ADDRESS OF HIS HOLINESS JOHN PAUL II
TO H.E. Mr. NOH YOUNG PARK
NEW AMBASSADOR OF KOREA TO THE HOLY SEE*
Monday, 22 February 1993
Your Excellency,
It gives me great pleasure to welcome you today to the Vatican and to accept the Letters of Credence by which you are appointed Ambassador Extraordinary and Plenipotentiary of the Republic of Korea. It is a fitting occasion for us to reaffirm the existence of friendly and cooperative links between your country and the Holy See, links which have steadily been consolidated since Diplomatic Relations were established thirty years ago. I am grateful for the greetings which you conveyed on behalf of His Excellency President Roo Tae Woo, to whom I express my good wishes and renew the assurance of my prayers for peace and harmony among all the Korean people.
Your Excellency has referred to two questions keenly felt by your fellow–citizens, and which are of great importance for everyone concerned with developments in the international field. Those questions have to do with overcoming the division between North and South in your own country, and with creating conditions that will ensure a stable peace in that region of the globe. Both realities are intimately connected since, in an increasingly interdependent world, what happens in one area or country has repercussions far beyond. Northeast Asia is a sensitive area and while it is true that in recent times many threats to peace on a global level have been removed or greatly lessened, nevertheless future stability remains uncertain. The international community must further develop secure guarantees of just and harmonious relations between peoples and States, the foundations of which are already substantially laid out in many International Accords which need to be accepted by all and the effective implementation of which should be verifiable before public opinion.

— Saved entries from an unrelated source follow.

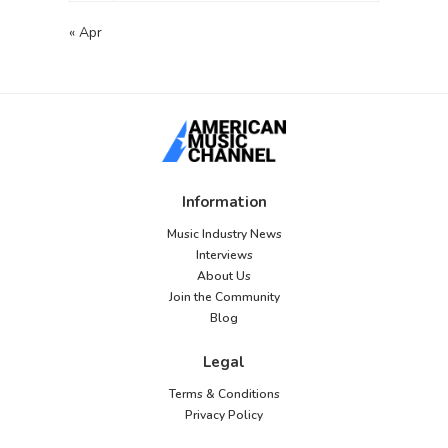
« Apr
Information
Music Industry News
Interviews
About Us
Join the Community
Blog
Legal
Terms & Conditions
Privacy Policy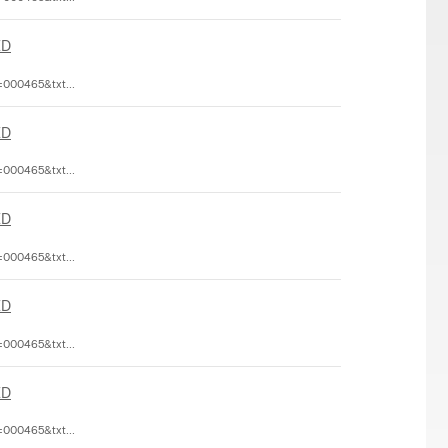
ED
=000465&txt...
ED
=000465&txt...
ED
=000465&txt...
ED
=000465&txt...
ED
=000465&txt...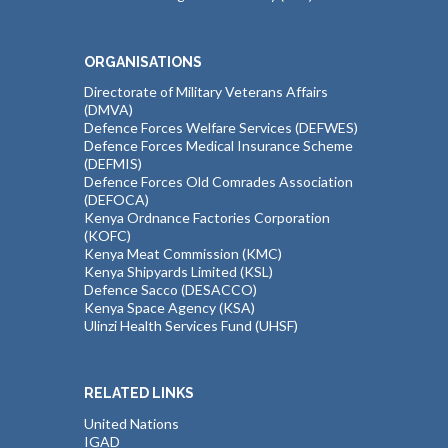
ORGANISATIONS
Directorate of Military Veterans Affairs
(DMVA)
Defence Forces Welfare Services (DEFWES)
Defence Forces Medical Insurance Scheme
(DEFMIS)
Defence Forces Old Comrades Association
(DEFOCA)
Kenya Ordnance Factories Corporation
(KOFC)
Kenya Meat Commission (KMC)
Kenya Shipyards Limited (KSL)
Defence Sacco (DESACCO)
Kenya Space Agency (KSA)
Ulinzi Health Services Fund (UHSF)
RELATED LINKS
United Nations
IGAD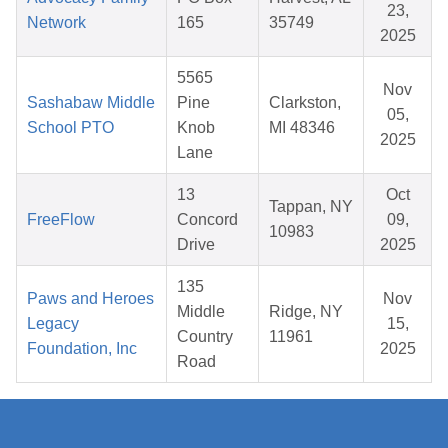
23,
Network
165
35749
2025
5565
Nov
Sashabaw Middle
Pine
Clarkston,
05,
School PTO
Knob
MI 48346
2025
Lane
13
Oct
Tappan, NY
FreeFlow
Concord
09,
10983
Drive
2025
135
Paws and Heroes
Nov
Middle
Ridge, NY
Legacy
15,
Country
11961
Foundation, Inc
2025
Road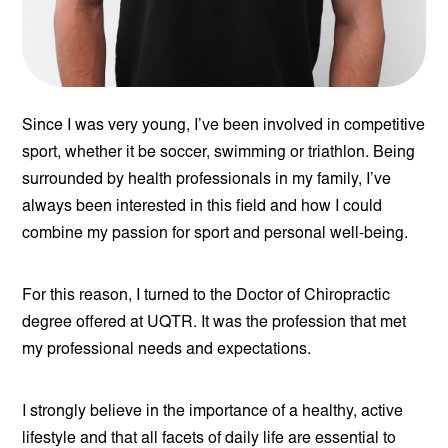
Since I was very young, I’ve been involved in competitive
sport, whether it be soccer, swimming or triathlon. Being
surrounded by health professionals in my family, I’ve
always been interested in this field and how I could
combine my passion for sport and personal well-being.
For this reason, I turned to the Doctor of Chiropractic
degree offered at UQTR. It was the profession that met
my professional needs and expectations.
I strongly believe in the importance of a healthy, active
lifestyle and that all facets of daily life are essential to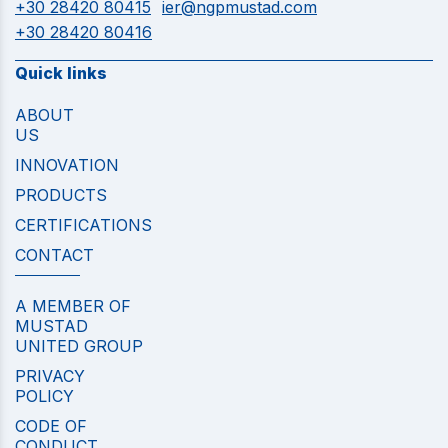
+30 28420 80415
ier@ngpmustad.com
+30 28420 80416
Quick links
ABOUT
US
INNOVATION
PRODUCTS
CERTIFICATIONS
CONTACT
A MEMBER OF
MUSTAD
UNITED GROUP
PRIVACY
POLICY
CODE OF
CONDUCT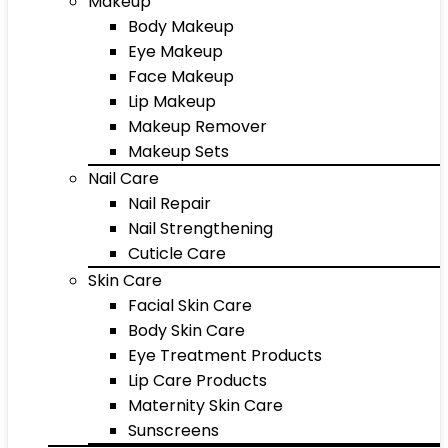
Makeup
Body Makeup
Eye Makeup
Face Makeup
Lip Makeup
Makeup Remover
Makeup Sets
Nail Care
Nail Repair
Nail Strengthening
Cuticle Care
Skin Care
Facial Skin Care
Body Skin Care
Eye Treatment Products
Lip Care Products
Maternity Skin Care
Sunscreens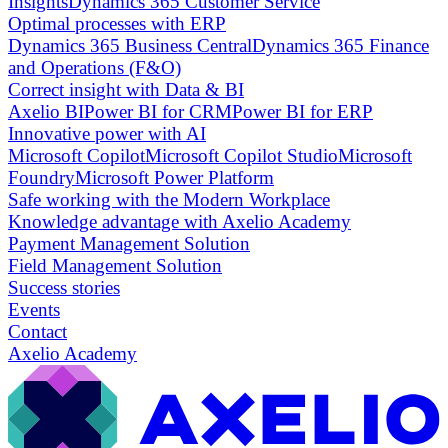
Insights
Dynamics 365 Customer Service
Optimal processes with ERP
Dynamics 365 Business Central
Dynamics 365 Finance
and Operations (F&O)
Correct insight with Data & BI
Axelio BI
Power BI for CRM
Power BI for ERP
Innovative power with AI
Microsoft Copilot
Microsoft Copilot Studio
Microsoft
Foundry
Microsoft Power Platform
Safe working with the Modern Workplace
Knowledge advantage with Axelio Academy
Payment Management Solution
Field Management Solution
Success stories
Events
Contact
Axelio Academy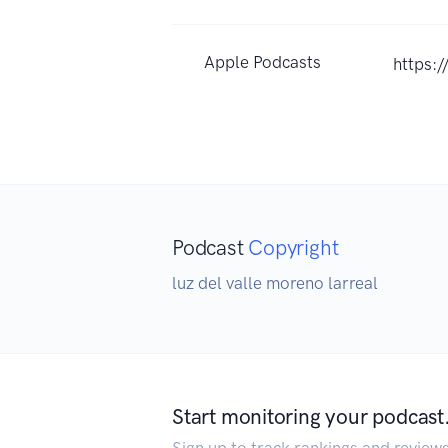
Apple Podcasts
https:
Podcast
Copyright
luz del valle moreno larreal
Start monitoring your podcast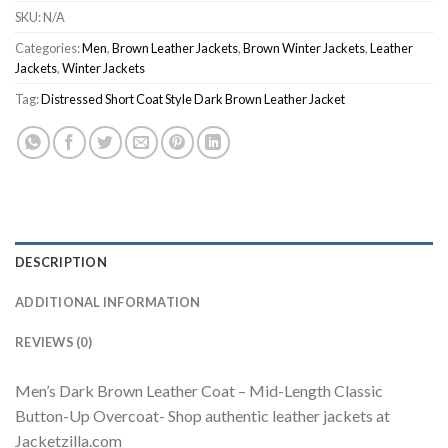
SKU:
N/A
Categories:
Men
,
Brown Leather Jackets
,
Brown Winter Jackets
,
Leather
Jackets
,
Winter Jackets
Tag:
Distressed Short Coat Style Dark Brown Leather Jacket
DESCRIPTION
ADDITIONAL INFORMATION
REVIEWS (0)
Men’s Dark Brown Leather Coat – Mid-Length Classic
Button-Up Overcoat- Shop authentic leather jackets at
Jacketzilla.com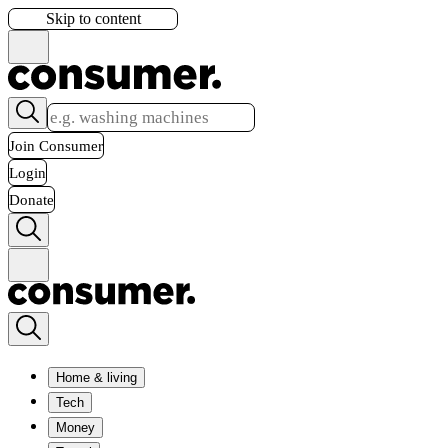
Skip to content
Join Consumer
Login
Donate
Home & living
Tech
Money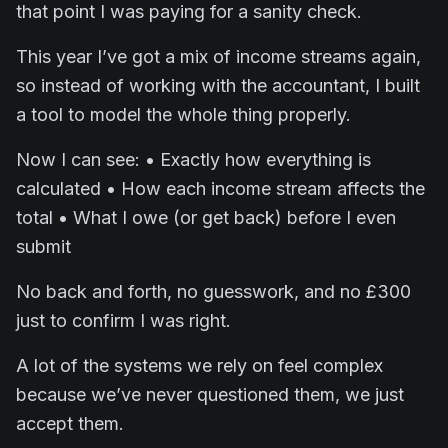
that point I was paying for a sanity check.
This year I’ve got a mix of income streams again,
so instead of working with the accountant, I built
a tool to model the whole thing properly.
Now I can see: • Exactly how everything is
calculated • How each income stream affects the
total • What I owe (or get back) before I even
submit
No back and forth, no guesswork, and no £300
just to confirm I was right.
A lot of the systems we rely on feel complex
because we’ve never questioned them, we just
accept them.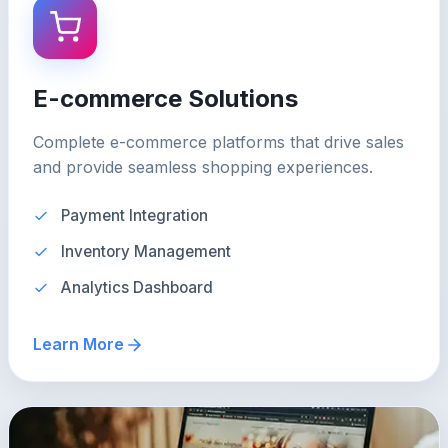
E-commerce Solutions
Complete e-commerce platforms that drive sales
and provide seamless shopping experiences.
Payment Integration
Inventory Management
Analytics Dashboard
Learn More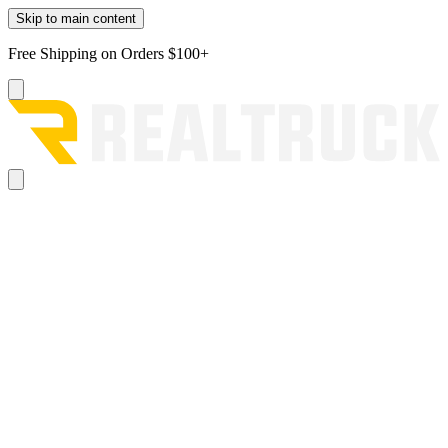
Skip to main content
Free Shipping on Orders $100+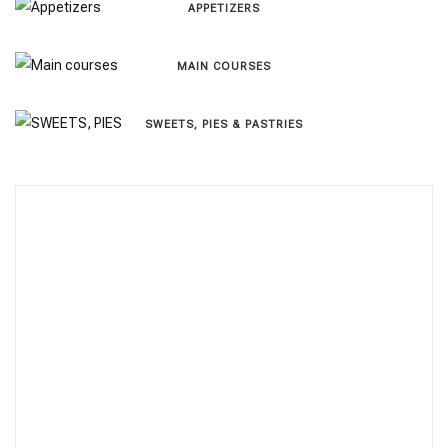
APPETIZERS
MAIN COURSES
SWEETS, PIES & PΑSTRIES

As a keen observer of world events, the Holy See is encouraged by the increasing awareness among individuals and wide sectors of world opinion of the intrinsic relationship between peace and respect for human rights. Almost twenty–five years ago my predecessor Pope Paul VI wrote: "Peace and Rights are reciprocally cause and effect, the one of the other: Peace favors Rights, and Rights in their turn favor Peace" (Paul VI, Message on the occasion of the World Day for Peace 1969, 8 December 1968). Where there is a clear understanding of the worth of every human being, with a corresponding and juridically guaranteed respect for fundamental rights and freedoms, justice and fairness become criteria of human behavior at every level, including the level of national and international politics. In such a view, peace is not just the absence of conflict or the stalemate brought about by the balance of opposing forces. It is a convergence of mind above all regarding what can and should be done for the development of people and the true progress of civilization. As Pope Paul indicated: "Peace must first be in men’s minds, so that it can then exist in human events" (Ibid.). Hence, all lovers of peace rejoice in the more frequent and higher level of contacts between North and South Korea, and I concur completely with Your Excellency when you express the hope that reunification will be achieved through love and reconciliation. Love and reconciliation are in fact crowning qualities of mind and heart, and they denote the maturity of a people’s self–image and cultural development.
I am well aware of how anxious the Catholics of Korea are to build society on the solid foundations of justice and respect for human dignity. They seek cooperation with people from different religious backgrounds and with all people of good will in the great cause of building bridges of understanding, mutual esteem and common enterprise in the peaceful ordering of life in their own land and in the world, in such a way that even profound differences of outlook and conviction need not stand as obstacles to peace. As believers, they know that peace is a divine gift to be implored, and they therefore pray unceasingly for the reunification of their country, as the proper response to the deepest aspirations of the Korean heart.
The Republic of Korea, Mister Ambassador, has progressively strengthened its democratic and participatory structures and processes. A further step along this path will be the forthcoming inauguration of a new civil administration under the incoming President, Mister Kim Young Sam. I would ask you kindly to assure him of my prayerful best wishes as, in a few days time, he assumes the highest responsibilities in the service of his country.
In the fulfillment of your own duties as your country’s Representative, be assured of the ready assistance of the various departments of the Roman Curia. I wish you well during your stay in this City of ageold and ever vital religious, cultural and artistic traditions. Upon you I implore divine protection, and I invoke abundant blessings upon the beloved Korean people.
*Insegnamenti di Giovanni Paolo II, vol. XVI, 1 p.503-505.
L'Attività della Santa Sede 1993 p. 167-169.
L'Osservatore Romano. Edition hebdomadaire en langue française 23.2.1993 p.10.
L'Osservatore Romano. Weekly edition in English n.9 p.4.